CANCELLED: Biochemistry Seminar: Sarah C. Keane, "Structural elucidation of the oncomiR-1 RNA"
Sarah C. Keane, Assistant Professor, Dept. of Biophysics and Dept. of Chemistry, University of Michigan, Ann Arbor, will give a talk on "Structural elucidation of the oncomiR-1 RNA."
ABSTRACT
Non-coding RNAs are key regulators of diverse biological processes in eukaryotes. MicroRNAs are a family of small non-coding RNAs that post-transcriptionally regulate gene expression in a sequence-dependent manner. Deviations from homeostatic microRNA expression levels, either reduced or enhanced expression, have been linked to cancers, diabetes, heart and neurodegenerative diseases, among others.

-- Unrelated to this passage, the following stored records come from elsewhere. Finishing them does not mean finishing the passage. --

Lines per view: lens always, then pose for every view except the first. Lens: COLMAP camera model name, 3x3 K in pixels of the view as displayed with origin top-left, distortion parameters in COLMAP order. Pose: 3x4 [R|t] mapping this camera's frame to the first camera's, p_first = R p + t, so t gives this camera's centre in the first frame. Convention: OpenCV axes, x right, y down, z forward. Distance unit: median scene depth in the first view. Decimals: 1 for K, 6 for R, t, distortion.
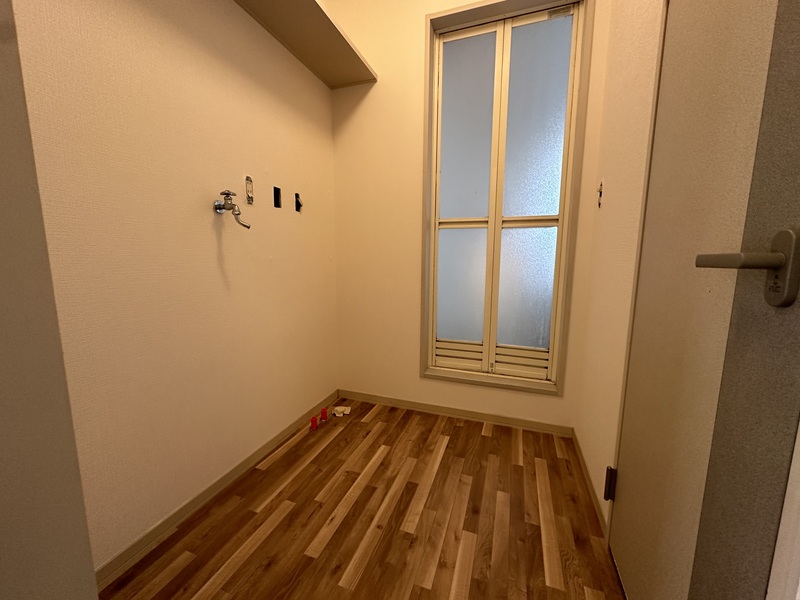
lens RADIAL K [[319.6, 0, 399.8], [0, 319.6, 299.9], [0, 0, 1]] dist [0.000021, 0.000010]
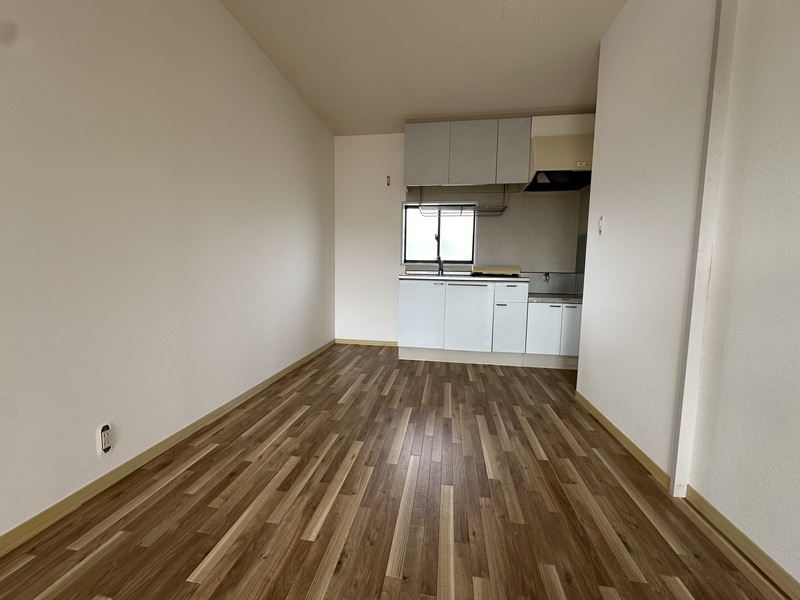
lens RADIAL K [[319.6, 0, 399.8], [0, 319.6, 299.1], [0, 0, 1]] dist [0.000021, 0.000010]
pose [[-0.980379, -0.005289, -0.197049, -0.115786], [-0.049562, 0.974141, 0.220440, -0.225727], [0.190787, 0.225881, -0.955290, 1.853688]]
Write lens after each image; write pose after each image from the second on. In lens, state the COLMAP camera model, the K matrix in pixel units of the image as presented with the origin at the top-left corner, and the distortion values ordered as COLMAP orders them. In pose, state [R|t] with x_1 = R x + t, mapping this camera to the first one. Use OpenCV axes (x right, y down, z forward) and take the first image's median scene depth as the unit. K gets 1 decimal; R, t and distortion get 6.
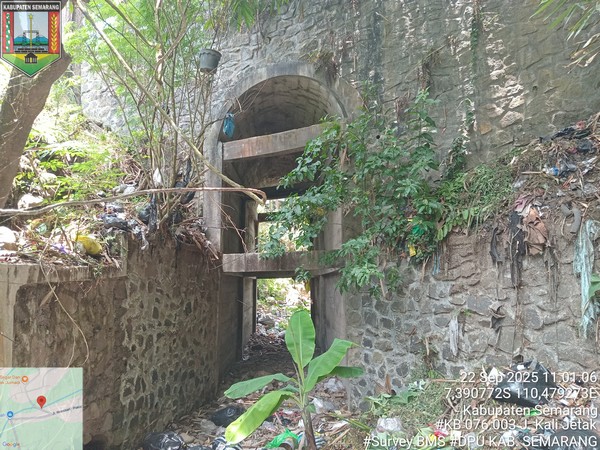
lens RADIAL K [[436.1, 0, 300.0], [0, 436.1, 225.0], [0, 0, 1]] dist [0.004807, -0.051486]
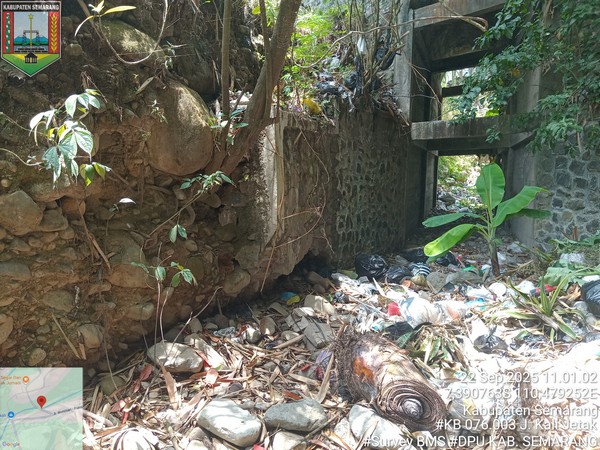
lens RADIAL K [[436.1, 0, 300.0], [0, 436.1, 225.0], [0, 0, 1]] dist [0.004807, -0.051486]
pose [[0.924430, 0.058977, -0.376765, -0.017421], [0.038995, 0.968171, 0.247231, 0.045346], [0.379354, -0.243240, 0.892706, -0.153543]]
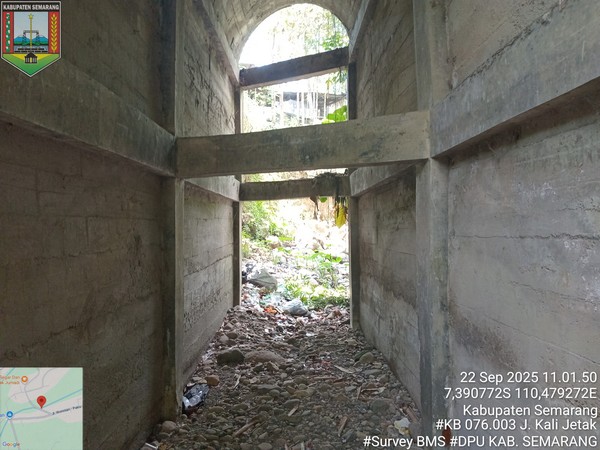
lens RADIAL K [[436.1, 0, 300.0], [0, 436.1, 225.0], [0, 0, 1]] dist [0.004807, -0.051486]
pose [[0.999869, -0.004722, -0.015465, -0.057195], [0.006786, 0.990651, 0.136253, 0.221291], [0.014677, -0.136340, 0.990553, 1.318070]]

To maintain proper microRNA expression levels, eukaryotic cells must tightly control the enzymatic processing of primary and precursor microRNA elements. However, the molecular determinants underlying this strict regulation of microRNA biogenesis are not fully understood. We are investigating the differential processing of oncomiR-1, a polycistronic primary microRNA that is enriched in many cancers. The oncomiR-1 transcript encodes six individual pre-miRNA hairpins that are processed differentially, resulting in a non-uniform abundance. Previous studies using chimeric primary transcripts, in which the pre-miRNA hairpin order has been shuffled, display disrupted processing of the pre-miRNAs. These data suggest that the higher order structure of oncomiR-1 helps regulate its processing. NPSL2 is an auxiliary hairpin within the oncomiR-1 transcript predicted to adopt multiple structures to regulate the processing of a downstream miR element. We have determined the structure of NPSL2 using NMR spectroscopy. Our studies suggest that NPSL2 is highly dynamic and we are currently investigating if the dynamics are linked to function. Protein binding partners identified via mass spectrometry are currently being validated as trans-acting regulators of miRNA biogenesis. Furthermore, we are expanding our structural studies to include the surrounding miR elements as we begin to build a comprehensive view of the oncomiR-1 structure.